Figure 1.. Schematic showing different diffraction-based structural methods and crystal detection techniques for a range of crystal sizes

Different diffraction-based methods (left) are appropriate for crystals in different size ranges. Representative crystal size ranges (middle) and available detection techniques (right) are shown. Micrometer-sized crystals in the size range suitable for conventional X-ray diffraction experiments, at either a home source or a synchrotron, can be seen by eye or with readily available bright-field microscopes. Micron-sized crystals are used for more advanced techniques like serial synchrotron and XFELs. When the crystals are even smaller, in the submicron size regime, electron beam sources can be used to collect diffraction data. While larger crystals can be detected by eye or light microscopy, smaller crystals suitable for advanced X-ray and electron diffraction experiments often require other methods such as TEM or nonlinear optical imaging techniques.
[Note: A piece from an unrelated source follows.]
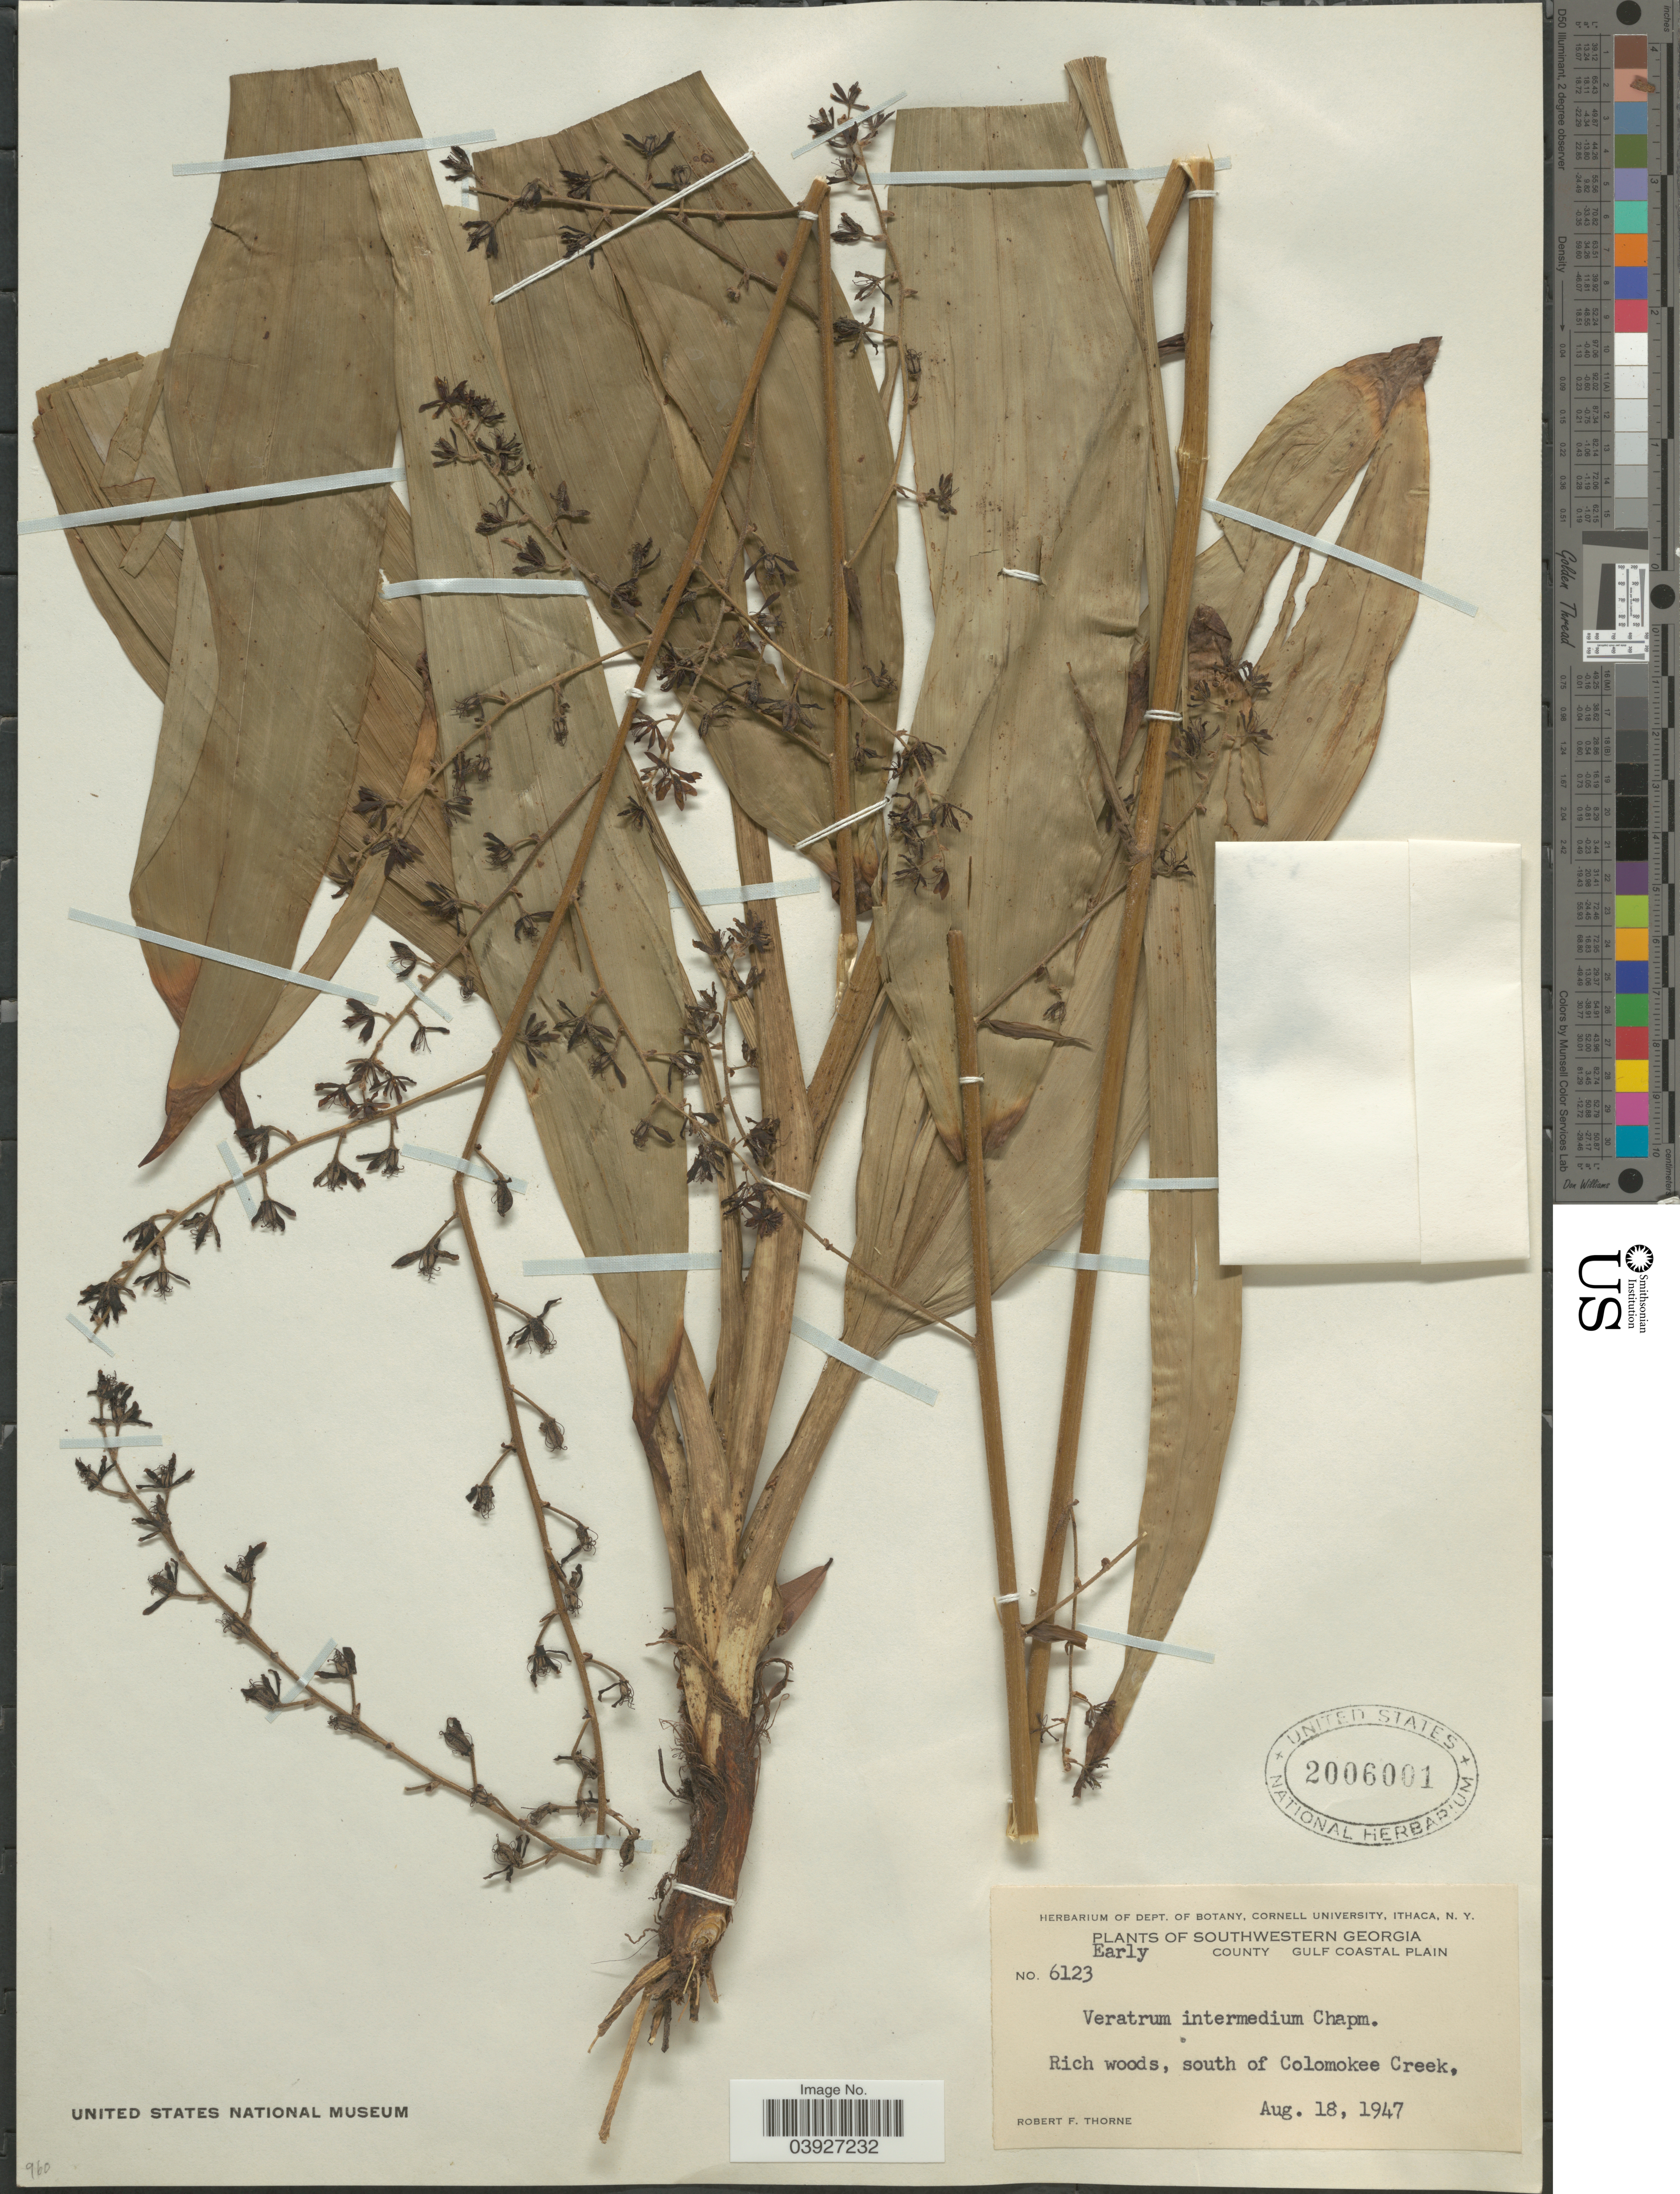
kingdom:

Figure 2.. Comparison of X-ray and electron crystallography

When incident X-ray or electron waves interact with the crystal lattice planes and interfere constructively, they form diffraction spots (Bragg reflections, shown as blue dots in reciprocal space). The detector captures the signal from the reflections that intersect with the Ewald sphere, thus satisfying the Bragg condition (spots colored dark blue). The Ewald sphere radius (drawn as black line) is reciprocal of the incident wavelength. For X-rays from a copper source, the wavelength is 1.54 Å, producing diffraction patterns that include information about all three reciprocal space dimensions (h,k,l indices) in a single image. For electrons from a 200 kV TEM, the wavelength is 0.025 Å, resulting in diffraction patterns that only contain information froma single plane (capturing only two reciprocal space indices) on the flatter Ewald sphere.

Figure 3.. Sample preparation for electron diffraction experiments can be modified for different crystal samples

Small molecules are naturally more likely to form some nanocrystals. In general, the right conditions need to be found to form protein crystals. If the crystals are thin enough for an electron beam, they can be frozen on EM grids and used directly for data collection. FIB milling is a popular option for thinning larger crystals frozen on grids before collecting electron diffraction data.

Figure 4.. Schematic showing a pipeline for nanocrystal generation, detection, and deposition to the EM grid

A protein or peptide sample is incubated in batch or on vapor diffusion plates with the crystallization conditions to form small crystals. Protein-rich crystalline material can be detected using the combination of SHG and UV-TPEF (inset figure adapted from Miller et al.34; for scale, the diameter of the well and image field of view is 0.9 mm). The sample is loaded onto EM grids (depicted as a pipette transfer in the schematic; there are other transfer methods possible). The sample frozen on the EM grids could then be further screened with TEM to ascertain the size (scale bar: 5 μm) and quality distribution of the crystals before collecting electron diffraction data using the same cryo-EM.